### Materials provided
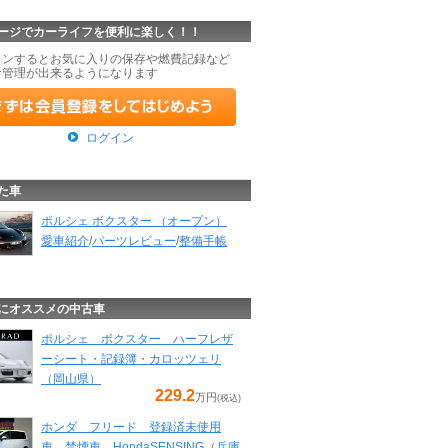
ージでカーライフを便利に楽しく！！
インするとお気に入りの保存や燃費記録など
な管理が出来るようになります
ログイン
た車
ポルシェ ボクスター （オープン）
愛車紹介
/
パーツレビュー
/
整備手帳
にオススメの中古車
ポルシェ ボクスター ハーフレザ
ーシート・記録簿・カロッツェリ
（岡山県）
229.2
万円
(税込)
ホンダ フリード 登録済未使用
車 禁煙車 HondaSENSING（兵庫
######
### Brief
Convert every line of the entries above into a Markdown table with two columns, No. and Text, giving each line its own numbered row. Leave out the pictures and any blank lines.

### Problem solution
| No. | Text |
|---|---|
| 1 | ージでカーライフを便利に楽しく！！ |
| 2 | インするとお気に入りの保存や燃費記録など |
| 3 | な管理が出来るようになります |
| 4 | ログイン |
| 5 | た車 |
| 6 | ポルシェ ボクスター （オープン） |
| 7 | 愛車紹介 |
| 8 | / |
| 9 | パーツレビュー |
| 10 | / |
| 11 | 整備手帳 |
| 12 | にオススメの中古車 |
| 13 | ポルシェ ボクスター ハーフレザ |
| 14 | ーシート・記録簿・カロッツェリ |
| 15 | （岡山県） |
| 16 | 229.2 |
| 17 | 万円 |
| 18 | (税込) |
| 19 | ホンダ フリード 登録済未使用 |
| 20 | 車 禁煙車 HondaSENSING（兵庫 |